The facilitator can lead the group to cosmic consciousness, but only by
surrendering to the dance. In
cosmic consciousness all sense of separate sex is lost, along with the
extinction of the sense of a separate personality.
This is a card of acceptance, a card of hope and justified optimism. But it emphasises that the whole thing in its entirely has to
change.
|
|
22. The Fool.
And so we return at last to the first card of all.
We can now see the deepest
meaning of the card – that the facilitator is completely empty-headed. The less the facilitator thinks, and the less the facilitator
offers, the more the group member has to work and learn.
If the facilitator can yield up to the dance movement of the group, and
contribute nothing, everything is being done that really needs to be done. The facilitator is an absurdity, a joke, a paradox, a piece of
self-contradiction. The facilitator is most powerful when most invisible.
This is nothing to do with being passive, or not contributing anything.
The facilitator as Fool is contributing everything possible, fully and
completely, holding nothing back and giving nothing. The facilitator as Fool is not helping, not guiding, not advising, not
initiating, not preventing, not hurrying up, not slowing down, not being wise,
not being stupid, not having favourites, not being impartial, not being a
parent, adult or child, not being a mother, a father or a sibling, not being a
leader, not being a person, not being a human being – and not being a
substitute or surrogate for any of these. The
facilitator is neither here nor there. This
is the easiest thing in the world for anyone to do – it only needs that one
live in the here and now – but it is apparently exceedingly rare.
|
Biodata:
John Rowan is the
author of a number of books, including The
Reality Game: A guide to humanistic counselling and therapy (2nd
edition) (Routledge 1998), Ordinary
Ecstasy: The dialectics of humanistic psychology (3rd edition) (Routledge
2001), Subpersonalities (Routledge
1990), The Transpersonal in psychotherapy
and counselling (Routledge 1993), Discover
your subpersonalities (Routledge 1993) and Healing
the Male Psyche: Therapy as Initiation (Routledge 1997). His
most recent book, co-written with Michael Jacobs, is The Therapist's
Use of Self (Buckingham: Open University Press) 2002
He has co-edited Innovative Therapy in Britain (Open University Press 1988) with Windy Dryden, and The plural self: Multiplicity in everyday life with Mick Cooper (Sage 1999). There are chapters by him in many other books on psychotherapy. He has had six books of poetry published.

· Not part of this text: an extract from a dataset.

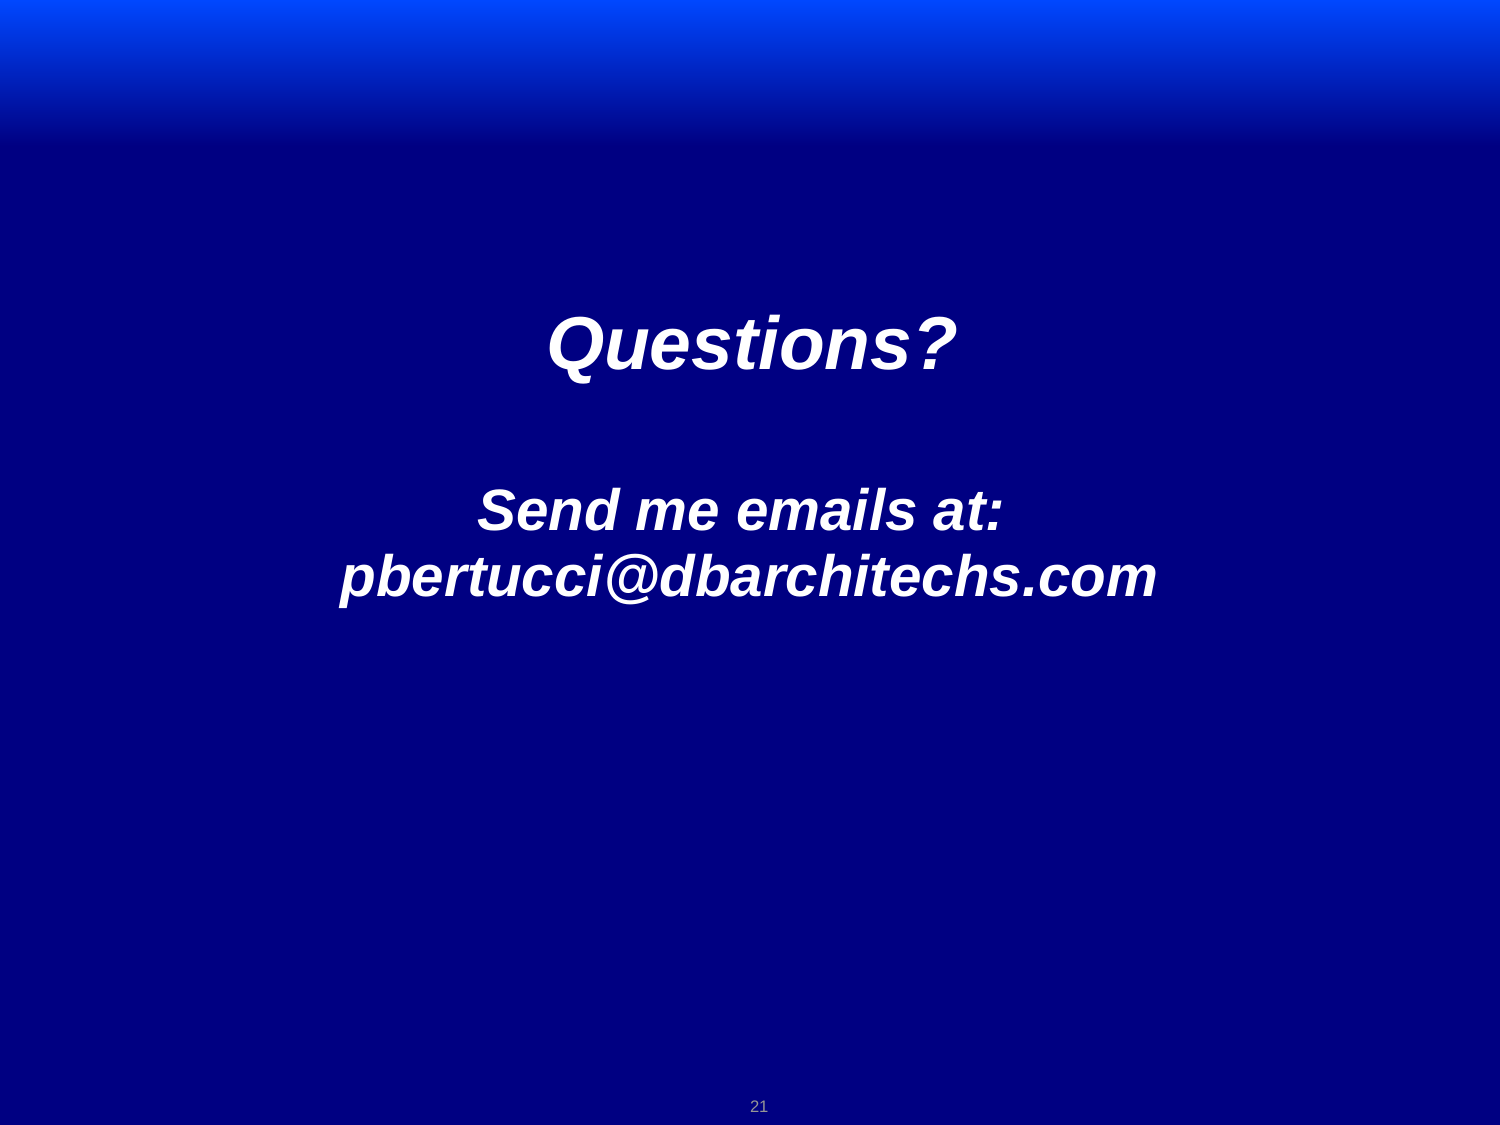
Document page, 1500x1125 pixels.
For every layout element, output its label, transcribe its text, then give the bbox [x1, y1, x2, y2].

text_box Send me emails at: pbertucci@dbarchitechs.com [0, 462, 1500, 625]
title Questions? [504, 262, 1052, 426]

On the Editorial Board of Self & Society, the Journal of Humanistic Psychology, the Transpersonal Psychology Review and the Counselling Psychology Review, John is a founder member of the UK Association of Humanistic Psychology Practitioners, and is a past member of the Governing Board of the UK Council for Psychotherapy, representing the Humanistic and Integrative Section.

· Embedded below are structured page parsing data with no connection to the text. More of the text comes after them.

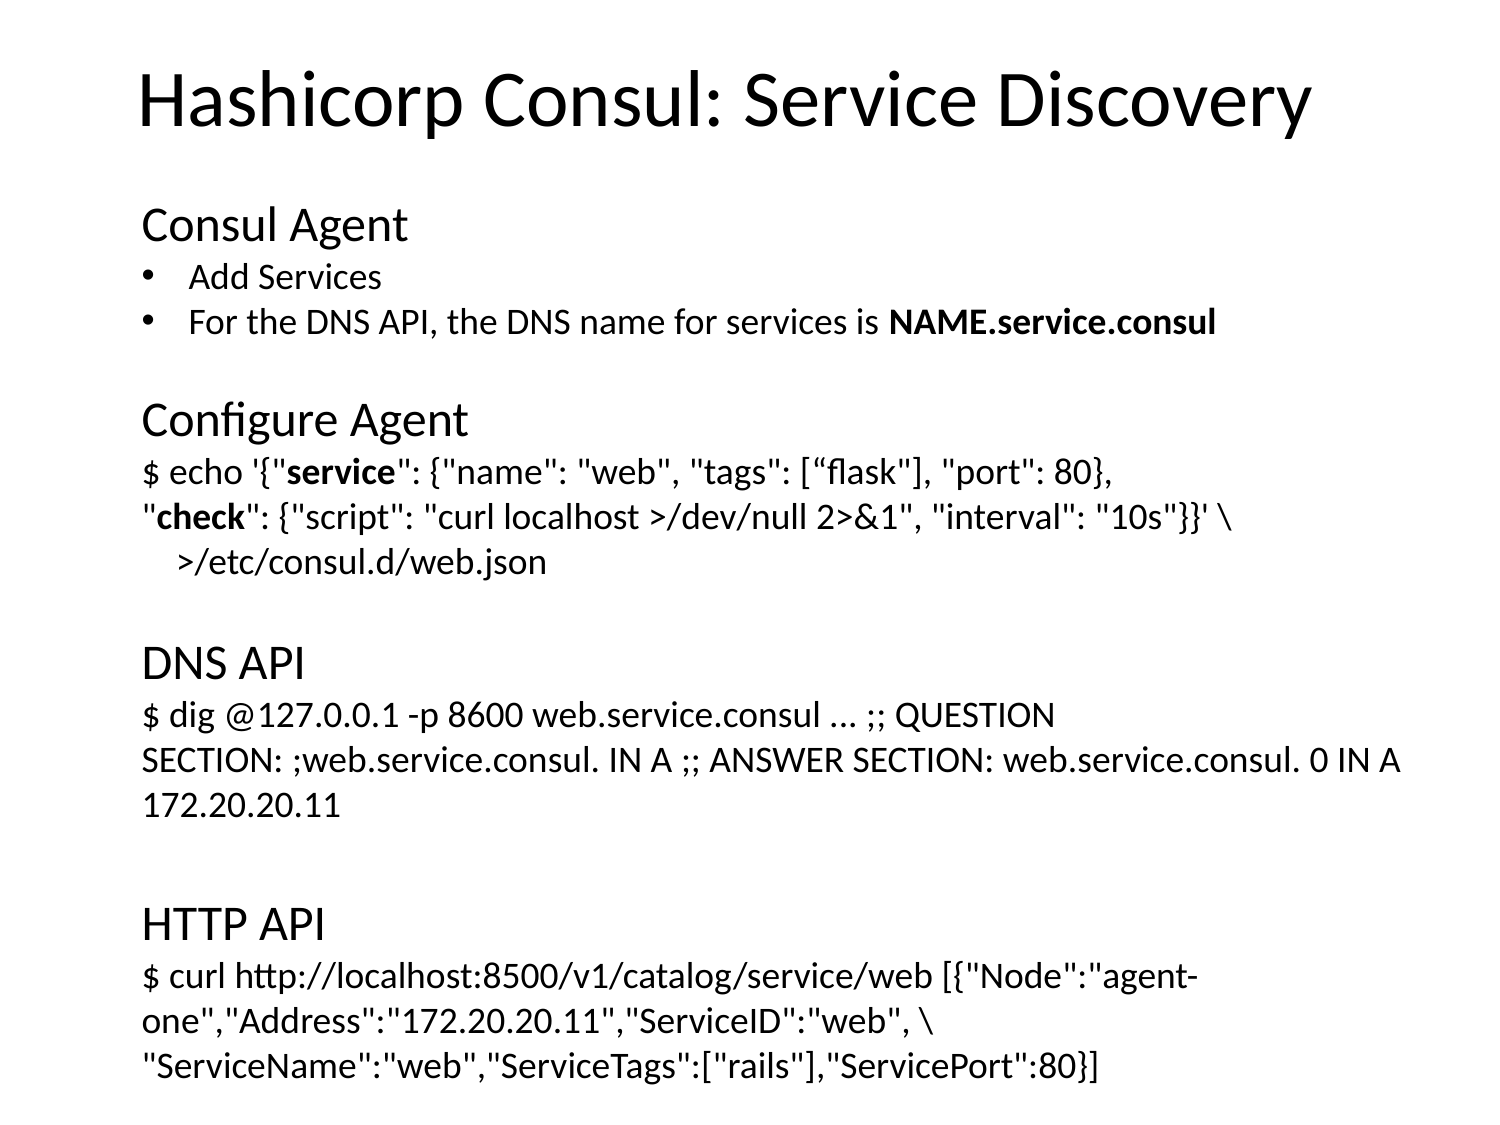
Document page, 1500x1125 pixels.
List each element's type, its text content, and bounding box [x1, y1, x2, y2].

text_box DNS API $ dig @127.0.0.1 -p 8600 web.service.consul ... ;; QUESTION SECTION: ;web.service.consul. IN A ;; ANSWER SECTION: web.service.consul. 0 IN A 172.20.20.11 [126, 622, 1425, 832]
title Hashicorp Consul: Service Discovery [88, 28, 1364, 161]
text_box HTTP API $ curl http://localhost:8500/v1/catalog/service/web [{"Node":"agent-one","Address":"172.20.20.11","ServiceID":"web", \ "ServiceName":"web","ServiceTags":["rails"],"ServicePort":80}] [126, 883, 1425, 1093]
text_box Consul Agent Add Services For the DNS API, the DNS name for services is NAME.service.consul Configure Agent $ echo '{"service": {"name": "web", "tags": [“flask"], "port": 80}, "check": {"script": "curl localhost >/dev/null 2>&1", "interval": "10s"}}' \ >/etc/consul.d/web.json [126, 184, 1425, 622]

He is a Fellow of the British Psychological Society (member of the Psychotherapy Section, the Counselling Psychology Division, the Transpersonal Psychology Section and the Consciousness and Experience Section), a qualified individual and group psychotherapist (AHPP and UKCP), a chartered counselling psychologist (BPS) and an accredited counsellor (BACP and UKRC). He is a Fellow of the BACP, by whom he has now been accredited as a Supervisor. He has been leading groups since 1969, and now practises Primal Integration, which is a holistic approach to therapy.
He and his wife live in North Chingford, London: he has four children and four grandchildren from a previous marriage.